On 28 Oct 2000 03:53:43 -0700, [EMAIL PROTECTED] (Donald Burrill)
wrote:

> On 27 Oct 2000, Dr. S. Shapiro wrote:
> 
> >      I have quantified experimentally the activity ("X") of a
> > half-dozen different products (A-F).  These 6 commercial
> > products all contain the same "active ingredient" over a
> > range of different concentrations (and a couple of products
> > share the same "active ingredient" concentration).  The
> > problem arises from the fact that these 6 commercial
> > preparations each contain different additives that may
> > possibly impact on the observed activity, and no two
> > products contain identical sets of additives. 
> > Under these circumstances, is there a statistical procedure 
> > that wouldenable me to distinguish the effect of the 
> > "active ingredient" per se from the mitigating effects 
> > (either positive or negative) of the additives?

DATA PROVIDED -
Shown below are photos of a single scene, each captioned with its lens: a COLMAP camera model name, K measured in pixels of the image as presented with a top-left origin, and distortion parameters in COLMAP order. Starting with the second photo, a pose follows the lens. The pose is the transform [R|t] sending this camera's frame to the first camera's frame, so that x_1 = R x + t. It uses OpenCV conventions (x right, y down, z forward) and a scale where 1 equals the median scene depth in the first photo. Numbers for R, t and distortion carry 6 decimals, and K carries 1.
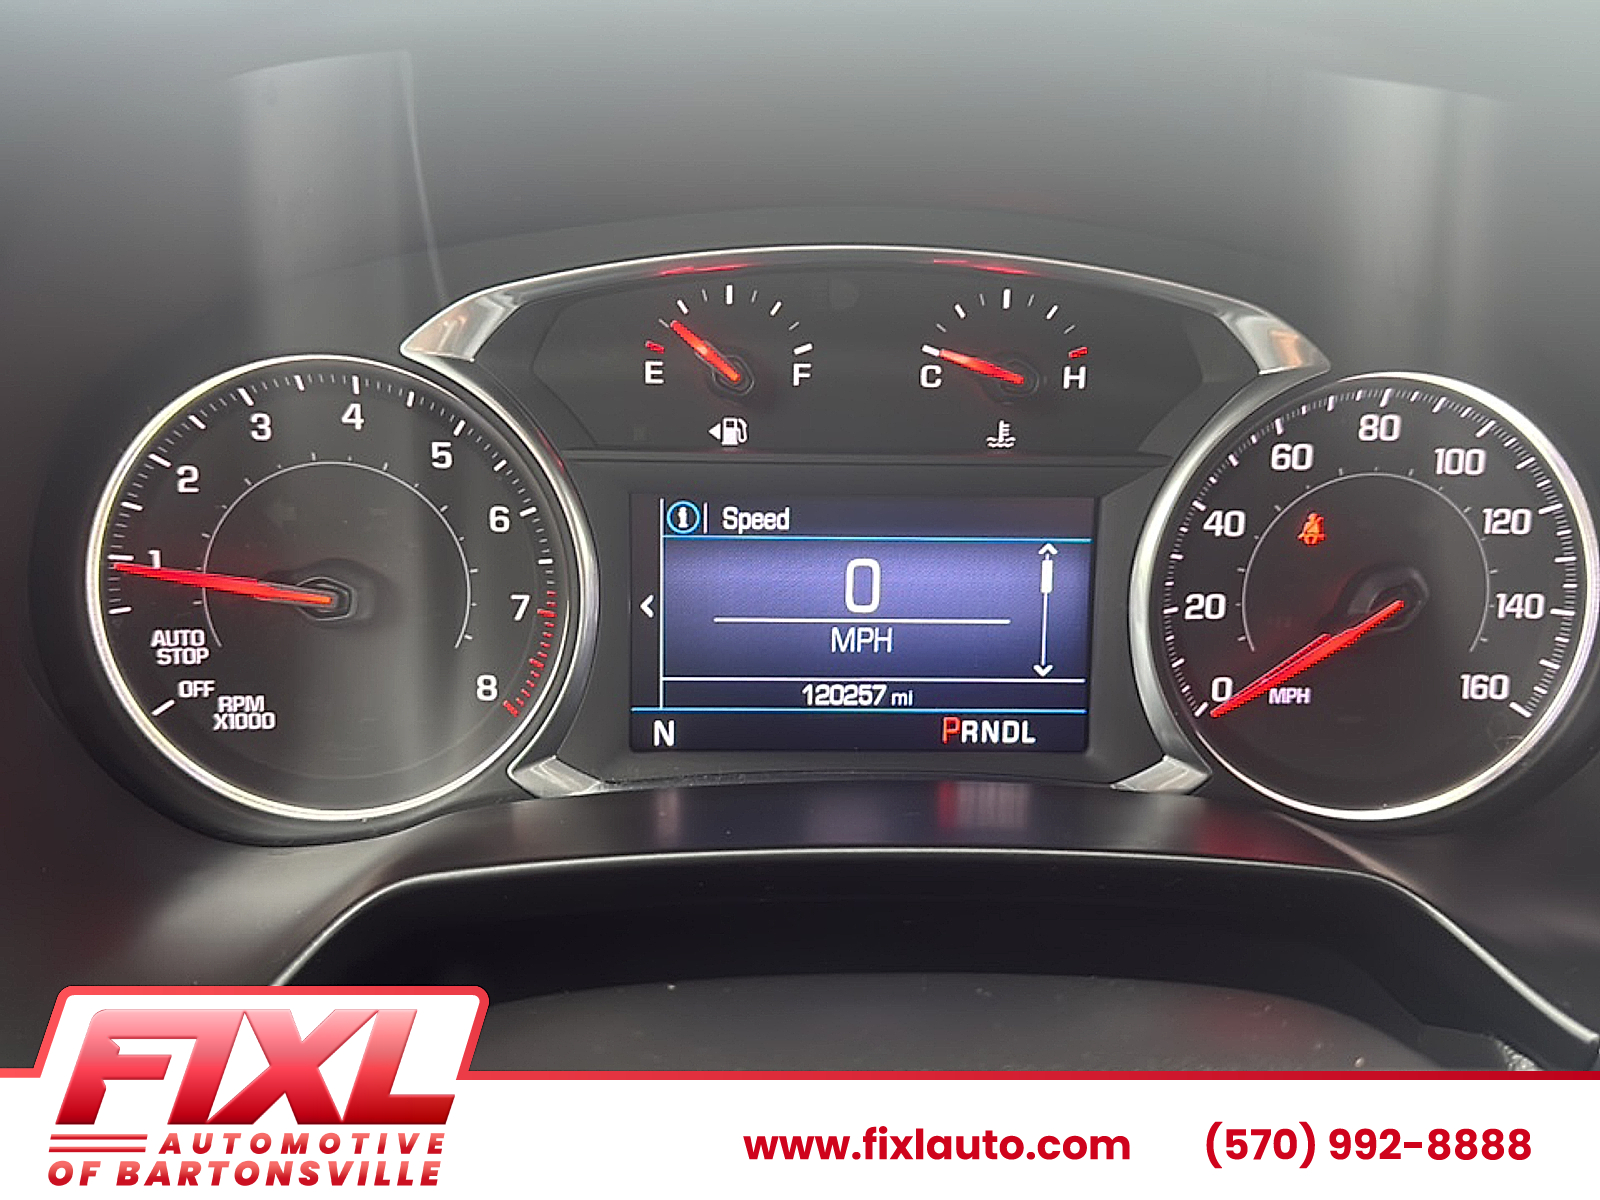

ACTIVITY -
In the quoted question about six products, explain what makes it difficult to separate the effect of the active ingredient on activity X. Use one to three sentences. The material has no connection to the text.

ANSWER SECTION -
Each of the six commercial preparations contains different additives that may affect the observed activity, either positively or negatively. No two products contain identical sets of additives.